It’s been a dilemma for opposing defenses for the last month. Chris Paul or Darren Collison on the break: pick your poison.

Forced into using two 6-foot guards in the starting lineup due to injuries to shooting guards Jamal Crawford and J.J. Redick, the Clippers have used the unconventional lineup to their advantage.

“They’re just both tough on both ends of the floor,” Matt Barnes said. “Darren is a scorer and tenacious on defense. Chris can do everything on the floor. I think those two together you’ve got to kind of pick your poison because one of them is going to have a bigger defender on them and we try to take advantage of that.”

For Clippers head coach Doc Rivers, the quickness advantage can negate what opponents might gain from being bigger in the backcourt.

“We create problems on the [offensive] end with the speed factor,” Rivers said. “So, we try to figure out if we feel like it’s more of an advantage to keep them out there, we’ll take the hit on the post because usually it’s unnatural for teams to do that. Golden State that was a natural thing. They post their guards anyway. But I think a lot of teams, rightly so, don’t want to change the way they play to take advantage of a smaller guard.”

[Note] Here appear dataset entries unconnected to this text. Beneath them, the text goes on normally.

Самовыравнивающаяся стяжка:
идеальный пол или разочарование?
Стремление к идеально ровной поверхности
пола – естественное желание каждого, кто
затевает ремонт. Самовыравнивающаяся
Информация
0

It’s been unnatural for teams to win against the Clippers’ two point-guard lineup. They have won 13 of their 14 games Paul and Collison have started together. Despite their height disadvantage they have been on the court for more than 556 minutes this season and own a plus-13.0 plus-minus rating, a number that goes up to plus-17.7 since Mar. 1 when Collison began starting as the off guard.

“I just think that analyzing the games that we’ve been winning, I think me and Chris are just the ultimate competitors together,” Collison said. “We’re always there for each other. We understand that we’re small and when teams try to post us we’re not going to make it easy. We’ll fight. I think when teams post us it takes them out of their game. And then in transition you have to make up your mind whether you want to guard C.P. or you want to guard me and there are a lot of cross-matches.”

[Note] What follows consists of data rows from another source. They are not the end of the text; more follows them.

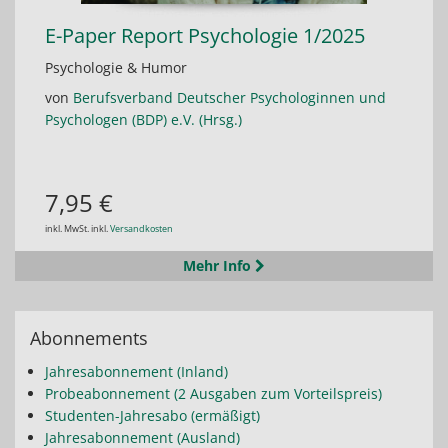
E-Paper Report Psychologie 1/2025
Psychologie & Humor
von
Berufsverband Deutscher Psychologinnen und
Psychologen (BDP) e.V. (Hrsg.)
7,95 €
inkl. MwSt. inkl.
Versandkosten
Mehr Info
Abonnements
Jahresabonnement (Inland)
Probeabonnement (2 Ausgaben zum Vorteilspreis)
Studenten-Jahresabo (ermäßigt)
Jahresabonnement (Ausland)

The speedy tandem has also been able to pass the baton, effectively keeping one of them of the floor at all times. It worked well in Phoenix as they combined for 43 points and countered the dual point guard backcourt of Goran Dragic and Eric Bledsoe to lead a 17-point comeback victory in the desert.  

There is an unspoken chemistry between Paul and Collison. They were teammates four years ago in New Orleans, when Collison was an All-Rookie Team member and Paul was two years removed from a second place finish for MVP. The familiarity has helped them mesh again, this time in Collison’s first season in Los Angeles.

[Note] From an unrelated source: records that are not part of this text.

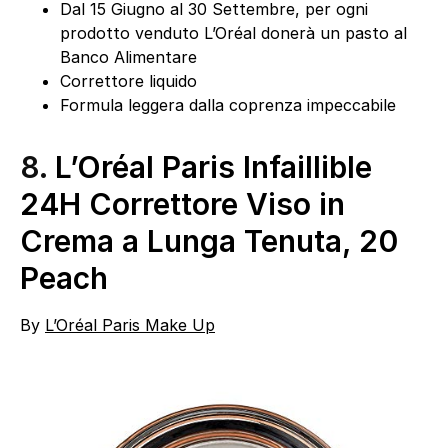
Dal 15 Giugno al 30 Settembre, per ogni
prodotto venduto L’Oréal donerà un pasto al
Banco Alimentare
Correttore liquido
Formula leggera dalla coprenza impeccabile
8.
L’Oréal Paris Infaillible
24H Correttore Viso in
Crema a Lunga Tenuta, 20
Peach
By
L’Oréal Paris Make Up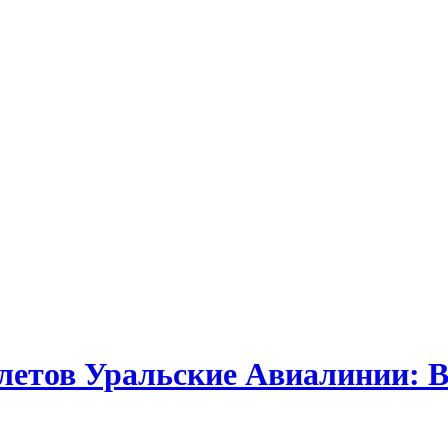
летов Уральские Авиалинии: В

“I think just because we know each other so well,” Paul said. “Everybody on our team, we all have different relationships. Me and D.C. we can afford to get on each other and not take it personal. If I’m not being aggressive enough, he’ll come let me know. When we’re on the court, we talk and we argue sometimes, but we all know at the end of the day we’re just trying to win.”

With Redick’s return on the horizon, and insertion back into the starting lineup, the Collison and Paul tandem could still be a major weapon going forward. Rivers knows unequivocally that if he needs to shift the tide of a game or increase his team’s pace, he can call on the duo. It was something that he used sparingly before Paul injured his shoulder in January and Collison emerged as a pseudo-savior in his place.

The ball pressure defensively, the foot speed and the additional scoring punch proved a boon for the Clippers even after Paul returned and more so after they started sharing more time together. And it’s helped Paul in a number of ways, too.

“With Darren I think he can really pressure the ball defensively and give Chris a chance to rest a little bit more instead of always having to dog the ball and be up on everything,” Blake Griffin said. “Hopefully, if we do get J.J. [Redick] back we can use what we saw with Darren to kind of change some things up with the second unit.”

And, of course, they’ll still likely see time together as well.

“A lot of times the guy that’s supposed to be guarding C.P. is guarding me and vice versa,” Collison said. “So, in transition when they want to switch they’re too late. It’s been working thus far. It’s been a good thing for us.”